Estas são contribuições indicativas e propositivas que permitem aos tomadores de decisão fazer escolhas sábias, porque estão enraizadas no acúmulo institucional único de conhecimento do Brasil sobre políticas públicas e são projetadas para serem viáveis e compatíveis com os recursos públicos.

Atenção especial também tem sido dada ao setor externo, principalmente devido às novas condições da economia mundial e possíveis restrições causadas pela possível interrupção da cadeia produtiva global; da mesma forma, o foco está nos aspectos institucionais que podem facilitar ou dificultar a plena recuperação das atividades econômicas.

Se é um desafio para as grandes empresas, a situação é ainda mais frágil para as pequenas. O fato é que crises podem criar oportunidades. Resolver um desafio de cada vez, pensando mais sobre as possíveis soluções imediatas, e um drama maior faz com que você espere mais para lidar com ele.

A vida digital pode sustentar a atividade econômica e até mesmo promover o desenvolvimento de determinados setores e aumentar a produtividade de todos os setores. Não há dúvida de que o e-commerce será um dos legados positivos desta crise.

Observar os desenvolvimentos e previsões econômicas locais e globais, bem como os novos hábitos de consumo da população, pode ajudar a planejar e reorganizar os contratos de trabalho. Os empresários remodelaram seus negócios para que possam continuar operando durante a pandemia e, o mais importante, sobreviver à pandemia.
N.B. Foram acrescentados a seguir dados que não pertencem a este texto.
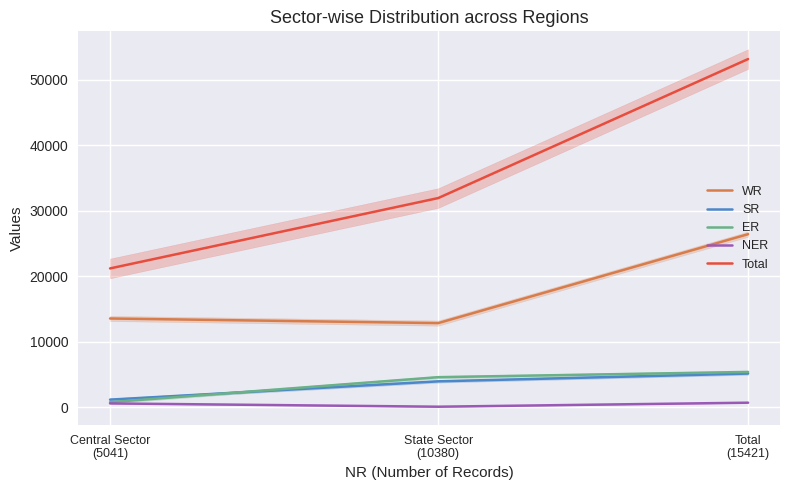

What is the sum of all SR values?

10342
Ao mesmo tempo, embora certos setores estejam crescendo, eles veem a necessidade de um investimento ativo. Além disso, ainda há espaço para que os futuros empreendedores aproveitem a oportunidade para criar novidades.

Cabe aos empresários, independente da área de atuação, atentar-se as constantes novidade que nos assolam a cada segundo e estar muitas vezes disposto a enfrentar as adversidades que por ventura nos peguem de surpresa. Afinal empreender é um dom, portanto, como temos utilizado esse dom que nos foi dado?